Dr. Frist, who can seem almost robotic when handling the mundane parliamentary business of the Senate, lights up when he talks about medicine. He keeps a doctor’s black bag in his Senate office, and uses his medical skills whenever he can, both in real life and the political theater. In January, while on a family vacation in Florida, the senator came to the aid of five people who
were critically injured in a car crash.
A few months later, Dr. Frist recounted the story in a speech to the American Medical Association, which has made malpractice law change its No. 1 legislative priority. “What was remarkable to me,” Dr. Frist said then, “were the e-mails I got afterward from the medical community, saying ‘Are you crazy? Why would you stop if you know you are going to be sued?’ “
Though there have been 46 doctor-senators in the Republic’s history, Dr. Frist is the Senate’s first practicing physician since 1938 — a fact that has not escaped the notice of the A.M.A., which counts him as a member. “He sees the consequences of the broken medical liability system,” said Dr. Donald J. Palmisano, the association’s president. “He has that additional perspective because he’s been in the trenches.”
The number of lawyers who have served in the Senate are, by contrast, far too numerous to count. But Senator Edwards is clearly the Senate’s best-known trial lawyer, a distinction he seems to embrace. Where Dr. Frist often begins sentences with the words, “As a physician. . .,” Mr. Edwards portrays himself as a fighter for the underdog.
“I see myself as somebody who stood up for kids and families,” he said in an interview the other day.
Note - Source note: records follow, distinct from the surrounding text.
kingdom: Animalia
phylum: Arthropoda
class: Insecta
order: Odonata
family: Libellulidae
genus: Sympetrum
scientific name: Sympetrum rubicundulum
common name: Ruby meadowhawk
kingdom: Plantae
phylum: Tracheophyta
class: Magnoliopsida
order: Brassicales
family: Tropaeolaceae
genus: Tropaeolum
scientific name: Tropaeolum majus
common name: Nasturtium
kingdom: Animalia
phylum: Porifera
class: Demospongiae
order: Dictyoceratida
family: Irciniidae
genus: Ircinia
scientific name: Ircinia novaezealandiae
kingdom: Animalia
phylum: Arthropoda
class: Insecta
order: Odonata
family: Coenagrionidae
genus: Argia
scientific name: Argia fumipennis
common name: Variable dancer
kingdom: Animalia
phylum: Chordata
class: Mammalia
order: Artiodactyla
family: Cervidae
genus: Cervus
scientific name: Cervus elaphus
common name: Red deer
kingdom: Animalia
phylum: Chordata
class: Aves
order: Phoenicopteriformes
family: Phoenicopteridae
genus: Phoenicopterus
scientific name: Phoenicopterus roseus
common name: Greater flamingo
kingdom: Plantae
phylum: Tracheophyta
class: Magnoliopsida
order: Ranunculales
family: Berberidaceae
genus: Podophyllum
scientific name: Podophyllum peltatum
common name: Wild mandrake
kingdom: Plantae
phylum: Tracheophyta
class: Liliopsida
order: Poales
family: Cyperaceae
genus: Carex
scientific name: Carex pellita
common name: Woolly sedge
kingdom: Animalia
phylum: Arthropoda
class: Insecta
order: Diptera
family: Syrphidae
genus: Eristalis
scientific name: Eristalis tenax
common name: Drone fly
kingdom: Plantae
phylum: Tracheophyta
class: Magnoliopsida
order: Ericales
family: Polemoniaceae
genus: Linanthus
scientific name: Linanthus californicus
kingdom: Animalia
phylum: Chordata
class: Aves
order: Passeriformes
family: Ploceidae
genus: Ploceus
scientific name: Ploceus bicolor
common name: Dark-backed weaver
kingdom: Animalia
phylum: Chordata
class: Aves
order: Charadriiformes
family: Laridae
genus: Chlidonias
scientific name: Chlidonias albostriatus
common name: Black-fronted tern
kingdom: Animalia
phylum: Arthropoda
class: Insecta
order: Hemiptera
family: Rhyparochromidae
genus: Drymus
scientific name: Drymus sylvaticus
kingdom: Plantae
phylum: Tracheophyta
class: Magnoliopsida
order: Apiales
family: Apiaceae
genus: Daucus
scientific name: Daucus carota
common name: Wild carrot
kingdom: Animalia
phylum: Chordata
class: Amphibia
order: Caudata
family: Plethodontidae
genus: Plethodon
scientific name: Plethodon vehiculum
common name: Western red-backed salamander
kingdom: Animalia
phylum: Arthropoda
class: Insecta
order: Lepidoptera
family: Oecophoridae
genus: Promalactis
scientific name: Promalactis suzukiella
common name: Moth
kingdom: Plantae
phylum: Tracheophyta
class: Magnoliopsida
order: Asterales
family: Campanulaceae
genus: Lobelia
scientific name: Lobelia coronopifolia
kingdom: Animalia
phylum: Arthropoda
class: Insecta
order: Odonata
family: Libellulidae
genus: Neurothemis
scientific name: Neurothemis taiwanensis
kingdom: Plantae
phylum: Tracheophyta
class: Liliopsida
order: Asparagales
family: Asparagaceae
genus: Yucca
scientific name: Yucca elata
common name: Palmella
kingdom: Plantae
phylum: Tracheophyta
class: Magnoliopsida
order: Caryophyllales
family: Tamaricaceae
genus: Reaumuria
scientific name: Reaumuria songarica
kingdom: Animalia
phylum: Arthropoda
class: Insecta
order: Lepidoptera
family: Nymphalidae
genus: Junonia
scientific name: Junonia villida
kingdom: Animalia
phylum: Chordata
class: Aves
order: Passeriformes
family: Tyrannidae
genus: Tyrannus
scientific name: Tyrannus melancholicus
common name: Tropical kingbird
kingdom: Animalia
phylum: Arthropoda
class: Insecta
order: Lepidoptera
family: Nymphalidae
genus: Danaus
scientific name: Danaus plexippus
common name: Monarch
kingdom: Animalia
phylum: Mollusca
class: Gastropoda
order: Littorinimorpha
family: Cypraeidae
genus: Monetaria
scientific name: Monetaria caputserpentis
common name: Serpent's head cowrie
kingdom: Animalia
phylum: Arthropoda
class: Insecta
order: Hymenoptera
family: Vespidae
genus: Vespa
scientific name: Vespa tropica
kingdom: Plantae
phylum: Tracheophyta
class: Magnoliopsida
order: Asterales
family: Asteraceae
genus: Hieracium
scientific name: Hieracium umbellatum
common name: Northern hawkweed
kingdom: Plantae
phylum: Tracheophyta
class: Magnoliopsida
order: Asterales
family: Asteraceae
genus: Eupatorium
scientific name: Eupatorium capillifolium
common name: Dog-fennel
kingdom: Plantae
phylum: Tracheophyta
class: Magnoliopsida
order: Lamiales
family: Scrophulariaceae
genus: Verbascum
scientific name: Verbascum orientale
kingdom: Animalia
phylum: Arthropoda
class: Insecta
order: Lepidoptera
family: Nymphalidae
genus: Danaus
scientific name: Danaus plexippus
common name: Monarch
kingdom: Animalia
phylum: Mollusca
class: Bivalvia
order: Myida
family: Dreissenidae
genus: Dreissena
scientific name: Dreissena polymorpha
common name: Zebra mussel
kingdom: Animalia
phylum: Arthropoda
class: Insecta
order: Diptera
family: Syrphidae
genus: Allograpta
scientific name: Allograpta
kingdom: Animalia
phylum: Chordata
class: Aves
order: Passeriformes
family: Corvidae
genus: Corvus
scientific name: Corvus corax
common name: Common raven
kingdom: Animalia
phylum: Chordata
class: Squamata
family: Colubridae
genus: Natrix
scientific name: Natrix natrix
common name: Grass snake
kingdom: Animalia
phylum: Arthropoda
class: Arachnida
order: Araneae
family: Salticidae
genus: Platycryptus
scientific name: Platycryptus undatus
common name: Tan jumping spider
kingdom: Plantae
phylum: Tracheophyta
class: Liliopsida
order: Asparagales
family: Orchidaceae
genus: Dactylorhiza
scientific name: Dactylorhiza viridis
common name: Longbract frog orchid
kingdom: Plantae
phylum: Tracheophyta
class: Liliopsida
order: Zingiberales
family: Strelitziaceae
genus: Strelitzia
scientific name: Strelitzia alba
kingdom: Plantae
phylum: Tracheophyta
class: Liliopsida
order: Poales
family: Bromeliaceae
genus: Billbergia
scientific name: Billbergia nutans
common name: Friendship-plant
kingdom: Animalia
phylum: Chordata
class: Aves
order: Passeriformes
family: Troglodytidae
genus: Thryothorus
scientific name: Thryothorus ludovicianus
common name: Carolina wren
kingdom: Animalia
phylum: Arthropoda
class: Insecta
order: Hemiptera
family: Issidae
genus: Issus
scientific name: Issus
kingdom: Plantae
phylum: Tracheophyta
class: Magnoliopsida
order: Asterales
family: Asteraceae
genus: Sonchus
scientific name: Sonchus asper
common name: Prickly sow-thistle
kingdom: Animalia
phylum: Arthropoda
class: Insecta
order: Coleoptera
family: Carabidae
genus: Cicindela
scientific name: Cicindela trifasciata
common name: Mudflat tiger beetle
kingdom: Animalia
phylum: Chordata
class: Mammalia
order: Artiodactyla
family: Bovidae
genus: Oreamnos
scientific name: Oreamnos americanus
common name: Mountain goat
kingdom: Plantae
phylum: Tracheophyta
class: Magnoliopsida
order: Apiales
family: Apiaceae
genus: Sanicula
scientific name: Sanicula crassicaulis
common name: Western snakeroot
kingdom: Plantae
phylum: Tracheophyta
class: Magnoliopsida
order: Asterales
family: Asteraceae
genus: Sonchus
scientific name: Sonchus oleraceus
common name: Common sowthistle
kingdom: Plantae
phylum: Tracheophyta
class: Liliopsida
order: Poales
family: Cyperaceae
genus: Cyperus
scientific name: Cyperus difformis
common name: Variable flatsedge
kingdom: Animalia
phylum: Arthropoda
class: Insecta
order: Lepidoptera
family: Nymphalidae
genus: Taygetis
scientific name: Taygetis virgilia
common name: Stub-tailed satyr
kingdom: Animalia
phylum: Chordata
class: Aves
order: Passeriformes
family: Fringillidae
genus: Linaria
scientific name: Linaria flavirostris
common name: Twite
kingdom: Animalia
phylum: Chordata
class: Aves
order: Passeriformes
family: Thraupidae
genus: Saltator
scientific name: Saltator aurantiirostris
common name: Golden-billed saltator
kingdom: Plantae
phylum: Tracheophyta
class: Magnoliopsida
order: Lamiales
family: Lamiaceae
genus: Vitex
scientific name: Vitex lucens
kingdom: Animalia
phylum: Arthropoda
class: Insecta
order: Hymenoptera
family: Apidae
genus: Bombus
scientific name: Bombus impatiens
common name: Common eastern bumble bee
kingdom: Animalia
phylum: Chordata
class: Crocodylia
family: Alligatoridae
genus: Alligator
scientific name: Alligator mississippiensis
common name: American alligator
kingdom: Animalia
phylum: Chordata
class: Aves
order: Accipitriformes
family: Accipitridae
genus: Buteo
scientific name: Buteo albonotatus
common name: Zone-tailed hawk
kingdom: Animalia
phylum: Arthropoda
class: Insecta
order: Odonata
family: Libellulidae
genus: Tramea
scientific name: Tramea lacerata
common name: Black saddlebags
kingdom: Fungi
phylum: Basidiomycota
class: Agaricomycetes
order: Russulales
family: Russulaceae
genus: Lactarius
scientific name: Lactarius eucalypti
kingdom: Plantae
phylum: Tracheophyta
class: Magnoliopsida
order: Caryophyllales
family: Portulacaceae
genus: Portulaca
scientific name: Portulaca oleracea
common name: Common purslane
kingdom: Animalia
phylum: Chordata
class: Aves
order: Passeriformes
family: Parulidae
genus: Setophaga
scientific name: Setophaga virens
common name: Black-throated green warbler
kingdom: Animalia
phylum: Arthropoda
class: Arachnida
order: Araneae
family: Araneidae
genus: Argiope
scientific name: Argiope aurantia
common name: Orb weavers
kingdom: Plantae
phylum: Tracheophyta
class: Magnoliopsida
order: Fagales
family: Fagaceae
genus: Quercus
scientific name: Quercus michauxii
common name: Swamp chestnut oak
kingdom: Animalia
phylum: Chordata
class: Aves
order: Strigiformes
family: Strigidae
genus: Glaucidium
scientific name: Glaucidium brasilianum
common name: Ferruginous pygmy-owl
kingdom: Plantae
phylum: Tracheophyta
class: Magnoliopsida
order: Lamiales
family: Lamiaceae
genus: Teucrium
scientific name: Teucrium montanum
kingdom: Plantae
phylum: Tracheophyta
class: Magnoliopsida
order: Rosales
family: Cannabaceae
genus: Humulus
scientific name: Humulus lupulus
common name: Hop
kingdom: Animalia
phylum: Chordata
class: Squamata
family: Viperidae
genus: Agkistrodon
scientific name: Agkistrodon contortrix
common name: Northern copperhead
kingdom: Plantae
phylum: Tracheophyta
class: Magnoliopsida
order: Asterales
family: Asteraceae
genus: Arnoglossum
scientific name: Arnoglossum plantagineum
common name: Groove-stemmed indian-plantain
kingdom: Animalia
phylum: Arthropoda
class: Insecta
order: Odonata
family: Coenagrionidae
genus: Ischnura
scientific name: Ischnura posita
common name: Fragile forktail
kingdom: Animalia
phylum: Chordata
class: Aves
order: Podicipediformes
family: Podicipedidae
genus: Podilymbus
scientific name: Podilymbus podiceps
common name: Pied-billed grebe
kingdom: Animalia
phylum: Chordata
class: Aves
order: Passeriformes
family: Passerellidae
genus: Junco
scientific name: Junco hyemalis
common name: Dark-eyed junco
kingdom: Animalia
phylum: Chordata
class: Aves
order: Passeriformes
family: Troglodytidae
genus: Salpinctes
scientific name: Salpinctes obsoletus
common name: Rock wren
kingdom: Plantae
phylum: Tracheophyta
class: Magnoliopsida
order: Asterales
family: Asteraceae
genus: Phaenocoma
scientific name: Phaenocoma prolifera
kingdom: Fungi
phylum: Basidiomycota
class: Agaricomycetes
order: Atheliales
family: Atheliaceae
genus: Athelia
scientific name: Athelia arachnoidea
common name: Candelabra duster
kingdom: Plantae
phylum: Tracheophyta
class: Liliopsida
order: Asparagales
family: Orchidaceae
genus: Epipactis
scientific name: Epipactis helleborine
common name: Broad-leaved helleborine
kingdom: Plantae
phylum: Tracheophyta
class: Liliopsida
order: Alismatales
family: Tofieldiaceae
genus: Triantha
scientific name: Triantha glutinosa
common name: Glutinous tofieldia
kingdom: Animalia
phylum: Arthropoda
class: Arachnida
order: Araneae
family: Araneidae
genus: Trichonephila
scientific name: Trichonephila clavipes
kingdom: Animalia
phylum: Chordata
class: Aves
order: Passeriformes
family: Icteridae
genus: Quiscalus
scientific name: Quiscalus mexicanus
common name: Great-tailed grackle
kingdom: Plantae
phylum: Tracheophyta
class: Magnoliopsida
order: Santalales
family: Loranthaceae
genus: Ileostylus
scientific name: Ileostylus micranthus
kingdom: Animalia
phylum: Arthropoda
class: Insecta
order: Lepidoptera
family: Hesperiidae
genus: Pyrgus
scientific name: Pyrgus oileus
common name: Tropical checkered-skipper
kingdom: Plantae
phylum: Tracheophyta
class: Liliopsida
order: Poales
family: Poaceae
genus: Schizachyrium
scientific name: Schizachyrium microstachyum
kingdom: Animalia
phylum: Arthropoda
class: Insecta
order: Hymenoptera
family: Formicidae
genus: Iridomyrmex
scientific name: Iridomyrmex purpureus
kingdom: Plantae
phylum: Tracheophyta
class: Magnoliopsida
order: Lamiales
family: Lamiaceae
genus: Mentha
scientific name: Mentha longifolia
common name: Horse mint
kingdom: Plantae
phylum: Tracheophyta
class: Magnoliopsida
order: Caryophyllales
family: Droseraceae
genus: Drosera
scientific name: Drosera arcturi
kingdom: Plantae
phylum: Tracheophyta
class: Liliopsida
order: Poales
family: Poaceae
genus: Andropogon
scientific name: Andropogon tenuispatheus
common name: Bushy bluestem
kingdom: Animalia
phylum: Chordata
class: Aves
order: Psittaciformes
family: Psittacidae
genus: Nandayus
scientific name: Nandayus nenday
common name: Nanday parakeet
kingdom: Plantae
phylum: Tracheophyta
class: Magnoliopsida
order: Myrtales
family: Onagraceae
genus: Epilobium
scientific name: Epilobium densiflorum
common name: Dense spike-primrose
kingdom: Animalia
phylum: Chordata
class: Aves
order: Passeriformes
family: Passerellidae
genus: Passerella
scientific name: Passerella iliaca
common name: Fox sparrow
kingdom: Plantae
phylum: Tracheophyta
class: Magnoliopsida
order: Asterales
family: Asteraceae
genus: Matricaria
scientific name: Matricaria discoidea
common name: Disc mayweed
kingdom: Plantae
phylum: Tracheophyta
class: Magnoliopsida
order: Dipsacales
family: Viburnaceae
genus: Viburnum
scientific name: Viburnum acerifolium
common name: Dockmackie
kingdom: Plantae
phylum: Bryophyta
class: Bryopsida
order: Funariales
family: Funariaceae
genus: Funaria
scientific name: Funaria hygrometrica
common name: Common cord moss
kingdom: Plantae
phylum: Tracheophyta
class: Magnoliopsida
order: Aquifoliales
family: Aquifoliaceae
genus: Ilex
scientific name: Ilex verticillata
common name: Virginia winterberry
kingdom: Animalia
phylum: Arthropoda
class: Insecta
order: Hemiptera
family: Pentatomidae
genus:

That theme has worked as well for the North Carolina senator as being a physician has for Dr. Frist, said Donna Brazile, a Democratic strategist. “Trial lawyers fight for ordinary people,” she said, “and that’s part of Edwards’ message.”
On the Senate floor this week, Dr. Frist and Mr. Edwards did not face each other. “I’m running for president,” Mr. Edwards said, explaining that he was too busy campaigning to participate in the Senate debate.
But he did return to the Capitol on Wednesday to vote, and even from afar his presence was felt. The Democratic alternative to the Republican measure, which would offer tax relief to doctors, strip the insurance industry of its longstanding exemption to federal antitrust law and create a commission to study the cause of high malpractice premiums, draws on some ideas Mr. Edwards laid out in May in an opinion article published in The Washington Post. “These are ideas that I’ve been working on for a long time,” he said.
At a time when voters are concerned about the rising cost of health care, both parties are trying to make the issue their own, and both are laying blame. “Part of the question,” said Mr. Mellman, the Democratic consultant, “is who is the bigger villain?” While Republicans blame trial lawyers, Democrats like Mr. Edwards blame insurance companies, drawing on public mistrust of health
maintenance organizations. But Mr. McInturff, the Republican pollster, says the malpractice issue is allowing Republicans to claim a piece of the health care debate as their own.
“If the public is concerned about the rising cost of health care,” he said, “this is a Republican way to talk about what we would do to get at the root cause.”
As the symbols of this debate, both Dr. Frist and Mr. Edwards have been vilified. The American Tort Law Association, a nonprofit group that advocates tort law changes, is creating a new Web site, http://www.ed wardswatch.com, to track trial lawyers’ campaign contributions, including to Mr. Edwards.
Dr. Frist, meanwhile, has been accused of having a conflict of interest because his father is the founder of HCA, a giant hospital corporation. The company pays out millions each year in malpractice claims, and owns a subsidiary that writes malpractice insurance policies. Asked about his critics’ contentions that he should recuse himself, Dr. Frist paused for a moment before responding in careful, measured tones.
“As a physician,” he said, “I will participate actively in the debate in response to the national crisis.”